▸ Fragmento de texto
━━━

EL AJIACO DEL SAN JUAN


Este 24 de junio el pueblo camagüeyano está de fiesta como es tradición y en cada barrio o cuadra no faltará una fogata para el cocido que por acá tiene carta de ciudadanía propia  el gustado Ajiaco.

El llamado tercer descubridor de Cuba, don Fernando Ortiz denominó literalmente a la cultura cubana como un ajiaco por confluir en ella elementos aborígenes, europeos, africanos, árabe y asiático, lo cual llevaría a decir también Nicolás Guillén, Todo mezclado.

Pero el ajiaco es un término culinario que se pierde un poco en el tiempo y que se refiere a uno de los platos más emblemático que se elaboran en la Isla  y del cual los camagüeyanos o principeños reclaman su paternidad, aunque otras regiones  también piden la progenitura.

No obstante fue en la comarca de pastores como también la nombro el Poeta Nacional, presumiblemente en el siglo XVI, cuando el caldo se le suprimió los garbanzos, con lo cual la hispanidad ser perdía un poco del gustado cocido.

━━━

▸ Los datos
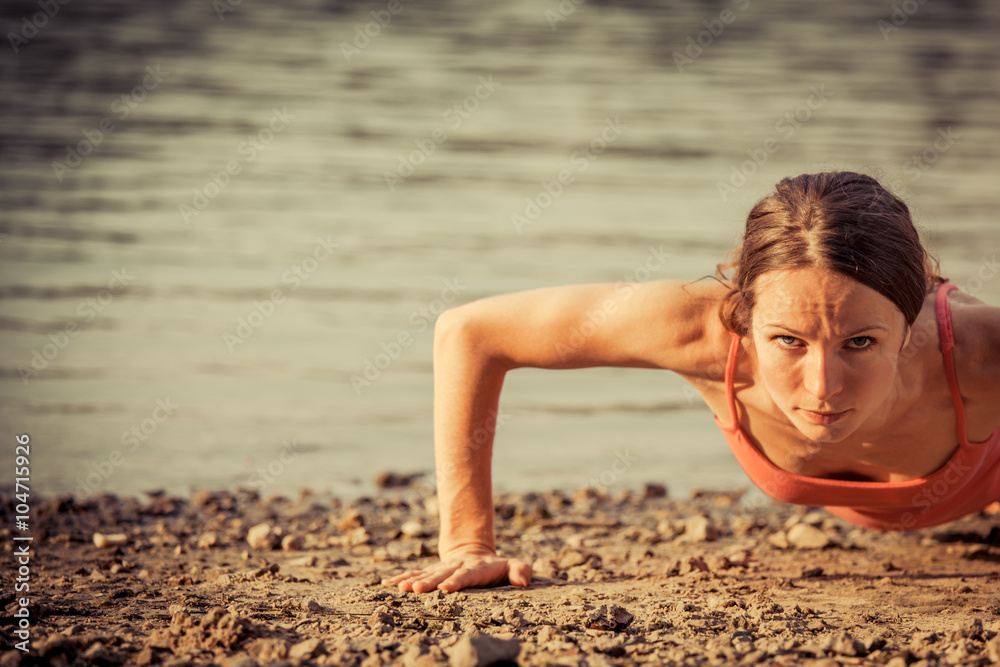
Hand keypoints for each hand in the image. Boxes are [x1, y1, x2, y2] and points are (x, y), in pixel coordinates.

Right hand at [380, 550, 532, 592]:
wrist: (473, 553)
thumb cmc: (496, 567)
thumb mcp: (512, 565)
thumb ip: (520, 570)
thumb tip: (523, 581)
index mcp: (474, 568)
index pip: (465, 576)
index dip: (456, 581)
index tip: (446, 587)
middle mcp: (454, 567)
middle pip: (441, 575)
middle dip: (429, 582)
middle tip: (418, 589)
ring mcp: (440, 569)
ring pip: (425, 573)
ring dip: (412, 580)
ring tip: (401, 588)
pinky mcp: (430, 571)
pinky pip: (413, 573)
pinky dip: (400, 578)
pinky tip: (386, 583)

━━━

▸ Enunciado del ejercicio
Retoma el texto sobre el ajiaco camagüeyano del San Juan y prosíguelo a partir de su última oración.

▸ Respuesta escrita
Pero que diferencia el Ajiaco Camagüeyano de otros similares, pues un espeso caldo en el cual se cosen la carne de cerdo o de res, tasajo, pedazos de plátanos verdes o pintones, malanga, maíz tierno, calabaza, boniato, ñame, yuca, salsa criolla, agua, yuca, bien cargado de zumo de limón y ají picante con el acompañamiento del casabe otro alimento de origen aborigen.

Coincidiendo con el mes de junio y la temporada más prodigas para las lluvias en  la región en  e numerosos hacendados y multitud de vaqueros viajaban hasta Santa María del Puerto del Príncipe para traer, comprar o intercambiar ganado, pieles y carne salada.

A veces la lluvia o la larga espera motivaban la permanencia de la tropa por muchos días, por lo que las familias criollas ofrecían fiestas a parientes o amigos recién llegados, oportunidad en que se aprovechaba la celebración de San Juan el día 24.

Así en varios  callejones y calles se improvisaban las fiestas para los peones, se efectuaban los adornados con pencas de cocoteros y palmas, papeles y telas de colores.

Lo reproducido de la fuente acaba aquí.